Antes de integrar o álbum ‘The Dark Side of Moon’, ‘Us and Then’ foi batizada preliminarmente de ‘The Violent Sequence’ (“A Seqüência Violenta”) para servir como parte da trilha sonora do filme Zabriskie Point (1970), de Michelangelo Antonioni. A mudança do título foi muito feliz, uma vez que permitiu interpenetrar-se à letra um teor lírico. E principalmente isto: com a mudança, o título transcendeu ao caráter estritamente bélico para nos falar das ‘diferenças’ no seu sentido mais amplo: sócio-econômicas, étnicas, raciais... Iniciemos, pois, a análise...

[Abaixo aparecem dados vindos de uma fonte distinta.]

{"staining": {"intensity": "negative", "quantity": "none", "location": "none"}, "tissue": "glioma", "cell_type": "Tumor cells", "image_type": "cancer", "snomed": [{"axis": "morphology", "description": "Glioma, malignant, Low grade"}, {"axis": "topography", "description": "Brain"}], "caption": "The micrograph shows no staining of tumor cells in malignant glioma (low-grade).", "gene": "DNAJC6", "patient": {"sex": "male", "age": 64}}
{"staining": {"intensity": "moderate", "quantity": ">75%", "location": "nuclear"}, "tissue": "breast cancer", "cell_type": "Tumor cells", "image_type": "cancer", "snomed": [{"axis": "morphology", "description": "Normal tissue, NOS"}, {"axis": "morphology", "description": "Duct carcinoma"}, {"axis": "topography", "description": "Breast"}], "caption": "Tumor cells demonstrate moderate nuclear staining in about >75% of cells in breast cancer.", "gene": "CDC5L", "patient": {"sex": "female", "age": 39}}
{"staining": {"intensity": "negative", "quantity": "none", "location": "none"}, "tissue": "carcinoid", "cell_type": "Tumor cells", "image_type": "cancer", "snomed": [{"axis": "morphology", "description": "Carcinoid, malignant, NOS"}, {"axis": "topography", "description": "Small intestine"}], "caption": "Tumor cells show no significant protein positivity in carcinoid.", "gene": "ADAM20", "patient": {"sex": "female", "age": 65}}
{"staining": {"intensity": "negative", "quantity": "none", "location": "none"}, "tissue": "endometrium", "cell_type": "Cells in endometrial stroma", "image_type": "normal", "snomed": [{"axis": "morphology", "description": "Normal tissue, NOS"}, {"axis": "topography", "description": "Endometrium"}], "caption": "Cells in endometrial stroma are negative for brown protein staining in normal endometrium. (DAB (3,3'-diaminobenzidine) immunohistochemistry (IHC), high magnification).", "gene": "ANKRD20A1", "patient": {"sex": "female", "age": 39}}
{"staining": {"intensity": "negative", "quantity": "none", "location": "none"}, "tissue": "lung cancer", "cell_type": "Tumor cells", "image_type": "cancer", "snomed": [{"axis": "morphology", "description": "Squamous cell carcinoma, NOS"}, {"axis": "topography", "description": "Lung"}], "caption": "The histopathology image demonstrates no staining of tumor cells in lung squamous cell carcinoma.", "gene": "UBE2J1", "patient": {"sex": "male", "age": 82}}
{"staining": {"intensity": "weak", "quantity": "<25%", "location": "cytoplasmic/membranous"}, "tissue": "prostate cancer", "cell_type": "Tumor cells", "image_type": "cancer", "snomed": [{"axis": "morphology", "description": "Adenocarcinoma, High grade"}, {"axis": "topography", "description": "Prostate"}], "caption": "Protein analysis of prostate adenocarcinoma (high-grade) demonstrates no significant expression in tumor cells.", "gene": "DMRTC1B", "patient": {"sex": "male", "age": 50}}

Como um gancho ao título, o início da letra parece nos remeter a uma “reflexão” de um soldado numa batalha em que o front de um dos lados foi dizimado. E o interessante é que a letra não nos explicita de que lado estava o soldado, ou seja, se do lado perdedor ou vencedor da batalha. Afinal, a idéia é exatamente esta: expressar que, a despeito dos lados que brigam, toda a batalha é protagonizada por inúmeros soldados (pessoas comuns); a ralé que forma a base de uma complexa pirâmide hierárquica em cujo topo está o escol, seja este civil ou militar. E na batalha, não há outra escolha senão obedecer às ordens “vindas lá de trás”: “Forward he cried from the rear”. Aqui, fica clara a distinção entre os comandados da linha de frente e o comandante que, na segura retaguarda, mandou os solados avançarem (para a morte). E na posição ainda mais alta da pirâmide, está sentado o general – que, incólume em seu gabinete ante o mapa, manipula seus comandados em traçados estratégicos que, no fim, transformam-se em linhas embaralhadas que só ele entende. Assim, aos olhos dos comandantes, o real horror da guerra (com mortos e feridos) transforma-se em simples cores (preto e azul) no estratagema esboçado num pedaço de papel. A guerra; as vitórias e derrotas; os impérios, no fim das contas, vira um ciclo sem fim, ou seja, as guerras nunca se extinguirão até por conta de algo só explicável pelo fato de o homem, como diz Saramago, ser o único animal capaz de matar não pela sobrevivência – mas pela pura crueldade fomentada pela ganância. Estamos, enfim, na interminável luta entre opressores e oprimidos.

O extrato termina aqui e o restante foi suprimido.